Some nights Al doesn't get any calls at all. Then he takes care of his routine responsibilities, or maybe he chauffeurs Triborough employees on or off the bridge, or maybe he'll just drive around to make sure everything is OK.
``One of the main scary parts of this job is cars on fire,'' Al said. ``We get a lot of fires - well, not a lot, but summertime, that's mostly when we get fires. In the summertime. Every time I see a major fire, there's a little voice in me that says, `I hope this thing don't blow.' One time I had a fire - this is when I first started. A blazing fire. And I said, ``Holy boy, what am I going to do with this thing?' But I got there with my hose and sprayed it out. And after I did that, the car was really, really hot, but I didn't realize that because once you see the fire gone, you don't imagine heat any longer. And when I went to hook the car up to tow it, I burned my right hand. (I'm right-handed.) I said, `Holy boy, now how am I going to tow this car?' Then I went with my left hand, and I burned both hands.'' Al sighed and laughed.
After he finished up with the cones, Al and a sergeant from the toll plaza replaced the heavy-duty metal boxes (they call them ``vaults'') in which the fares are collected with empty ones. Then he went to get coffee to go, as he usually does, from a Twin Donut in Astoria, and came back to drink it in a lounge near the toll plaza that the toll-booth attendants use during their breaks. An older man, who had his own special chair situated squarely in front of the TV, fiddled with the reception. Al's walkie-talkie began to crackle. Al said things into it, like ``This is the wrecker, come in,'' and ``Roger,'' and ``ten-four.'' Then he turned, and with a trace of urgency in his voice he said, ``We got a call.''
As it turned out, a van had blown some sort of gasket; the short, surly man to whom the van belonged already had help on the way, and in the meantime didn't want any assistance from Al and the Triborough authority.

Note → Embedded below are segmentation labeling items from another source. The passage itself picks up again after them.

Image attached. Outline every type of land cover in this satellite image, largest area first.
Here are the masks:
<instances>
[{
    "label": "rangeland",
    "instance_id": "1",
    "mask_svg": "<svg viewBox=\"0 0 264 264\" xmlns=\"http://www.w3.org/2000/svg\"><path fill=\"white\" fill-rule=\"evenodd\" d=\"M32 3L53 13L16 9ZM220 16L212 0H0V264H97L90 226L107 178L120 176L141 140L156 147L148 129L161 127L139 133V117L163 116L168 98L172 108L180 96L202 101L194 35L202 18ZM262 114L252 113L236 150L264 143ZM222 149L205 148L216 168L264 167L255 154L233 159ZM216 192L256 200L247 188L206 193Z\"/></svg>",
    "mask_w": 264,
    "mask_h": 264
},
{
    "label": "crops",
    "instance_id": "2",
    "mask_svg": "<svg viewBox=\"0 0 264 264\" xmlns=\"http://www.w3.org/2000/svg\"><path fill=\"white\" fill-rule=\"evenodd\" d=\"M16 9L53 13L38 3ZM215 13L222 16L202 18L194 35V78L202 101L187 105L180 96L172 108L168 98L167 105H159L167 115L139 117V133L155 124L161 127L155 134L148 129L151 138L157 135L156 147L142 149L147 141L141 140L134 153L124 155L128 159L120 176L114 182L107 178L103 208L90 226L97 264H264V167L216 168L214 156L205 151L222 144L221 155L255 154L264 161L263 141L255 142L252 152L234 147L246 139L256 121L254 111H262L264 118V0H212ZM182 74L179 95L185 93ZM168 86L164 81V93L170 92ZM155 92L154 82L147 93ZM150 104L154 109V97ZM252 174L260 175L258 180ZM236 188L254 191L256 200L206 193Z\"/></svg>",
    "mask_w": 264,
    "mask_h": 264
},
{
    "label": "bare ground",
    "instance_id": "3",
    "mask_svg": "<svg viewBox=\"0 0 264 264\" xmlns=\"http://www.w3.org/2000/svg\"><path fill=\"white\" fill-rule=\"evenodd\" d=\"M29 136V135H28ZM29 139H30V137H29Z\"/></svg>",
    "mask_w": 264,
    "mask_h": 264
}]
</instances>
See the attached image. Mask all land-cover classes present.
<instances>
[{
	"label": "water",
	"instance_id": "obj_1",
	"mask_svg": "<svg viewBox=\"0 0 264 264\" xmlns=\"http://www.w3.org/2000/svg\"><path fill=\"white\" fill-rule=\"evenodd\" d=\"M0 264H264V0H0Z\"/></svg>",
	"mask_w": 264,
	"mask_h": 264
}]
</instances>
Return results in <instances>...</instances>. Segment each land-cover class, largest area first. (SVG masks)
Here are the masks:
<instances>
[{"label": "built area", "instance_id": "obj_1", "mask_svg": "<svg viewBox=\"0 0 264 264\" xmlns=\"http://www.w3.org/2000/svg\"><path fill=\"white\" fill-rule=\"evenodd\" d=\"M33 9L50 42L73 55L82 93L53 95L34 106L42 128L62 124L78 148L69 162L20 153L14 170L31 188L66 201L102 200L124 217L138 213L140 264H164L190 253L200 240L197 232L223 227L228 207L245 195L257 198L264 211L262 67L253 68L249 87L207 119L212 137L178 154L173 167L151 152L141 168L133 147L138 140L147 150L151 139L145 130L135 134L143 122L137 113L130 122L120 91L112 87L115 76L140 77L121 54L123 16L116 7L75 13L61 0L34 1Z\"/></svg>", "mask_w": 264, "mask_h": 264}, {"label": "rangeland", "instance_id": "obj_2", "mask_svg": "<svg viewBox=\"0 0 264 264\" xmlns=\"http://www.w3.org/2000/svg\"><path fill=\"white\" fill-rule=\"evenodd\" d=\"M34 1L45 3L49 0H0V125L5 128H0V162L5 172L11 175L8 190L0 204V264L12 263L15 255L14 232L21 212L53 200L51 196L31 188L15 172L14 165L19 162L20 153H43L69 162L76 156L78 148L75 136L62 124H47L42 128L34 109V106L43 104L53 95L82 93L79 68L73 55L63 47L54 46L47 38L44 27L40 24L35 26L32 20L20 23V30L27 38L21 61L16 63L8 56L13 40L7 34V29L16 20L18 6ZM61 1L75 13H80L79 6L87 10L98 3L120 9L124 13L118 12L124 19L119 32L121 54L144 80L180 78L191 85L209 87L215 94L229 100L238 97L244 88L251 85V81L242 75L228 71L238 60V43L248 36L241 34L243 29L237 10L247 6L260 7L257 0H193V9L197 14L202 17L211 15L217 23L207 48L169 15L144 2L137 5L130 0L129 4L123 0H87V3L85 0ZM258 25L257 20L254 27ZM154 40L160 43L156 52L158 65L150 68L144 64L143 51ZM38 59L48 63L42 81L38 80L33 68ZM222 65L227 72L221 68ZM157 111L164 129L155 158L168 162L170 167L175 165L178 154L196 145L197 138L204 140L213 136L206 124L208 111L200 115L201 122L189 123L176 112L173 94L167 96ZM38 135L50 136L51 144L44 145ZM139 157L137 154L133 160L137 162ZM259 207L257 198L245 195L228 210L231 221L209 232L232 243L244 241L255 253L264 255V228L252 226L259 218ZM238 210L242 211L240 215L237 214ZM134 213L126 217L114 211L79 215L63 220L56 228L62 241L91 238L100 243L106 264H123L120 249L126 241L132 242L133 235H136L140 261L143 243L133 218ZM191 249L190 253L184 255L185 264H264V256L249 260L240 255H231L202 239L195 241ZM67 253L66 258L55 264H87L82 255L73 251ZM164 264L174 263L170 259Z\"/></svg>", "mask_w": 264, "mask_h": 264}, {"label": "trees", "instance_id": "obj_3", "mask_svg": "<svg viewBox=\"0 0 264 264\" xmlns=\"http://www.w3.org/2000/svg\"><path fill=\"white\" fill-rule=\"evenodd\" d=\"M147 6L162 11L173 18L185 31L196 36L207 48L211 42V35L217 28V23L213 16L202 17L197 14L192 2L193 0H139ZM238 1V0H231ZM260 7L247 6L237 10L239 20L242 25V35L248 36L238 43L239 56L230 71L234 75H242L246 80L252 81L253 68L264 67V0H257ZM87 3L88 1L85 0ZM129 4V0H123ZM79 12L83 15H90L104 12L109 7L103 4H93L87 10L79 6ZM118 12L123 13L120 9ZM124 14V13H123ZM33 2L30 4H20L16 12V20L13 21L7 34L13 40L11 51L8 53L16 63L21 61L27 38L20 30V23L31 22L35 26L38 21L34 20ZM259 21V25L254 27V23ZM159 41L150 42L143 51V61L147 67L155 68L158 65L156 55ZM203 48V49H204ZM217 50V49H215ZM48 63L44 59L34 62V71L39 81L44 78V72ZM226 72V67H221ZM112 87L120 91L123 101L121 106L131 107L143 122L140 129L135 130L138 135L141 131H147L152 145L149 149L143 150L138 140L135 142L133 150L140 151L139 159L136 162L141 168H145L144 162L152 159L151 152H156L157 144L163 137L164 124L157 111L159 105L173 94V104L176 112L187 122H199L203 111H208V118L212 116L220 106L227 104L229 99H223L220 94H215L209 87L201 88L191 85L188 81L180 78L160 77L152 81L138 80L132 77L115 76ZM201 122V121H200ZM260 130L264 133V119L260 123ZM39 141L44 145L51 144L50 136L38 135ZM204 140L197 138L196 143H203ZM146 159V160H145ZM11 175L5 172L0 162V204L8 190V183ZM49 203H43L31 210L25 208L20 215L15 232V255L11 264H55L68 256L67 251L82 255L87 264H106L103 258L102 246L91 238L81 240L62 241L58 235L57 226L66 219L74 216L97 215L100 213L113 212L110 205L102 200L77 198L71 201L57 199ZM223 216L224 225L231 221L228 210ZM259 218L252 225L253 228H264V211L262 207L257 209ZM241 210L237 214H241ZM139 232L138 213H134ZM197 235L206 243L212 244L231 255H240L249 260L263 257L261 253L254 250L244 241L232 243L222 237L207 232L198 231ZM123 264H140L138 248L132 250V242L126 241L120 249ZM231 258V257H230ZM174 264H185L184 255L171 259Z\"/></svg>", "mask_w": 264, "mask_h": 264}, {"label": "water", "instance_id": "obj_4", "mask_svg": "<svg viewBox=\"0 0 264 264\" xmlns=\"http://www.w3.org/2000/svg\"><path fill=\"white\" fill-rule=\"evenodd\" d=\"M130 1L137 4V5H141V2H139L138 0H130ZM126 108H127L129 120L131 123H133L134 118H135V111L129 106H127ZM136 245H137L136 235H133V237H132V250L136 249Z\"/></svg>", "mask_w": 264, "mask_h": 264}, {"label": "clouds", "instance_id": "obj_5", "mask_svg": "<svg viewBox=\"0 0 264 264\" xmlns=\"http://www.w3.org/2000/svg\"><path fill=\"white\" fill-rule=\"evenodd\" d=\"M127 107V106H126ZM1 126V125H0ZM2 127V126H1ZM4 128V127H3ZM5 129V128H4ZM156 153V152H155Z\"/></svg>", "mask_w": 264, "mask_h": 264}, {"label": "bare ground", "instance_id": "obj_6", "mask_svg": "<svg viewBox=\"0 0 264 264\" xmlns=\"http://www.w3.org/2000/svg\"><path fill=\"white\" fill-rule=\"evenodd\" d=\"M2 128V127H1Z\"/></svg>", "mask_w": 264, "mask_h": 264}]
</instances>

Al drove around some more. He took some accident reports to the 25th precinct in Harlem, and to the 40th precinct in the South Bronx, and then he got back on the bridge and parked behind the tolls in the calm slip stream of traffic and sat for a while in the cab and finished his coffee, which by now was pretty cold.
Except for the low drone of traffic, it was quiet. The rain had stopped. The clouds that shrouded Manhattan were fuzzy and luminous. Across the East River, the city looked like a painted backdrop in a Broadway musical.
``So far it's a quiet night,'' Al said.